PROBLEM STATEMENT: For the word "Elasticsearch", return each line of the data in which it occurs.

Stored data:

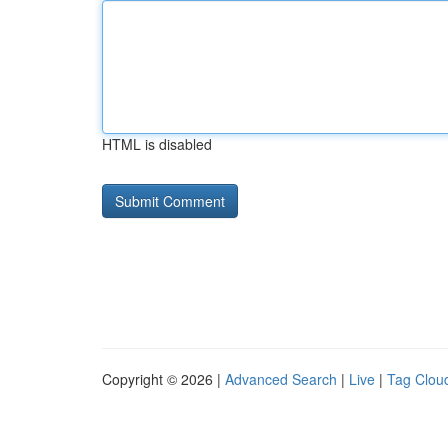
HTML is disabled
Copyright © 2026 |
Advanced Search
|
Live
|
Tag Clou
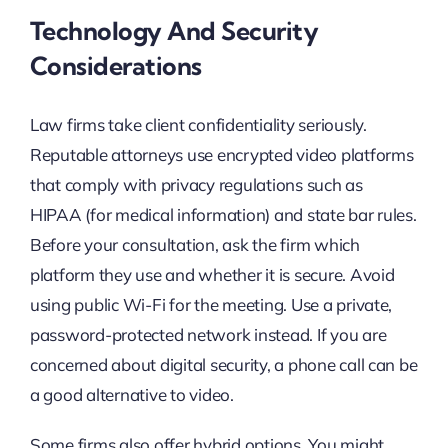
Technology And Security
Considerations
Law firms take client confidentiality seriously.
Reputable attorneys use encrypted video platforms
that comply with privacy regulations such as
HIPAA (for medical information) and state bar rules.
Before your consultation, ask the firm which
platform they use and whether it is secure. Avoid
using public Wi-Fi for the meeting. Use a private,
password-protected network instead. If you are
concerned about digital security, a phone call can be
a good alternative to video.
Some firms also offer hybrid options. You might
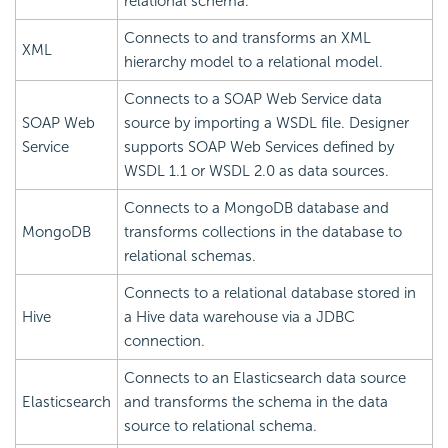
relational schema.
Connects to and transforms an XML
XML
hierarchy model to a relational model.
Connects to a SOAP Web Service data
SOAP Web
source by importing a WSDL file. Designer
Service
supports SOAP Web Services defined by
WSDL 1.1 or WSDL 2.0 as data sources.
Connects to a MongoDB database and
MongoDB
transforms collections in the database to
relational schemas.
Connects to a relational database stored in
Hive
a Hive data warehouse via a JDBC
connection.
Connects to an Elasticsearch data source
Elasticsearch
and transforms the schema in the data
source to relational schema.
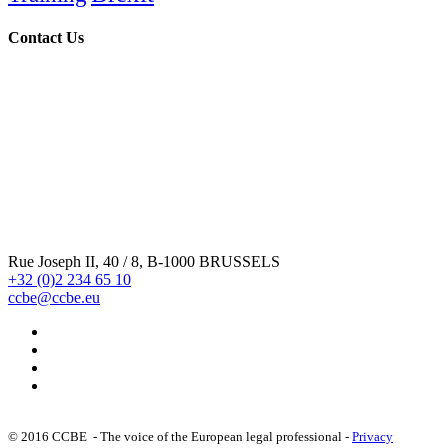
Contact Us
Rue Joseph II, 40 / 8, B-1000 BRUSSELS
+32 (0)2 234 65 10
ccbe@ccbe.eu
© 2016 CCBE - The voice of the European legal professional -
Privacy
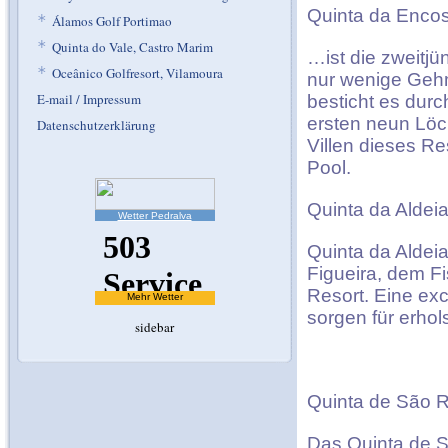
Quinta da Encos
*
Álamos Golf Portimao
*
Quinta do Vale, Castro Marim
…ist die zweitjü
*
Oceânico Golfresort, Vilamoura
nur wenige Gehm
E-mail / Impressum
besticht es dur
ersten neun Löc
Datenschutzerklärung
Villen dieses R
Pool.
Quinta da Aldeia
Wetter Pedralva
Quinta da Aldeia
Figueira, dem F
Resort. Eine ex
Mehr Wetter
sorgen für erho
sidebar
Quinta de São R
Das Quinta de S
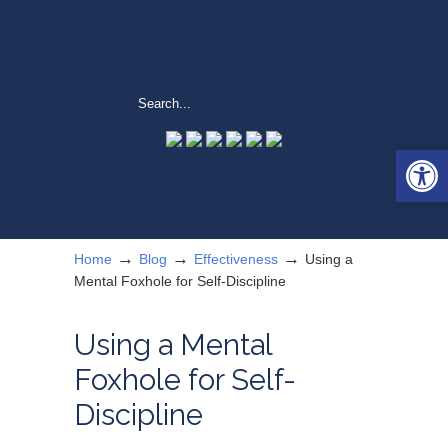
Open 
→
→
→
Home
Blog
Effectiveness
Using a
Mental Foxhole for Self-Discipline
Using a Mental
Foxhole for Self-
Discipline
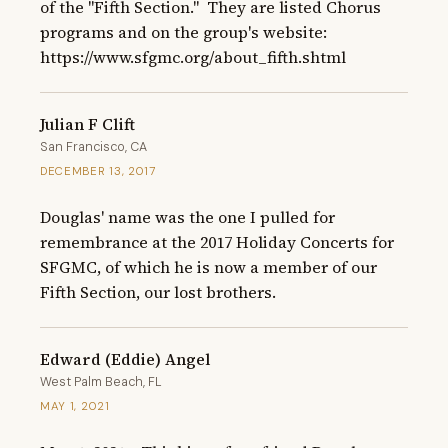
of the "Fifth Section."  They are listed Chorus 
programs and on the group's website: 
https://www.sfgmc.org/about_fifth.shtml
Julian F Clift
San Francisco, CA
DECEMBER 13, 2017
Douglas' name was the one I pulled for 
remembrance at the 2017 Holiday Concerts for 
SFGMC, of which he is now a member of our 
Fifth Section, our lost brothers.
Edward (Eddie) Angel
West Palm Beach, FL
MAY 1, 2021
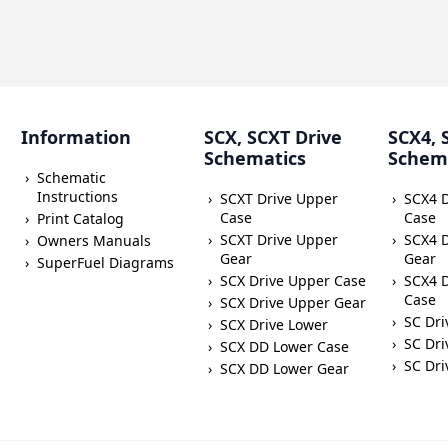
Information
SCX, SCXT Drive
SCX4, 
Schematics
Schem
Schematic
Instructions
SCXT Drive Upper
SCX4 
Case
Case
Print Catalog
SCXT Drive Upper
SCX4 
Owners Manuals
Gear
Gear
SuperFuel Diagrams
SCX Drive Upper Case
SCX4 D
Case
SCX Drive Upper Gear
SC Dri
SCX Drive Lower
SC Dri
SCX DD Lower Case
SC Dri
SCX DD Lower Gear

WRITTEN REPLY:
Connects to an Elasticsearch data source
Elasticsearch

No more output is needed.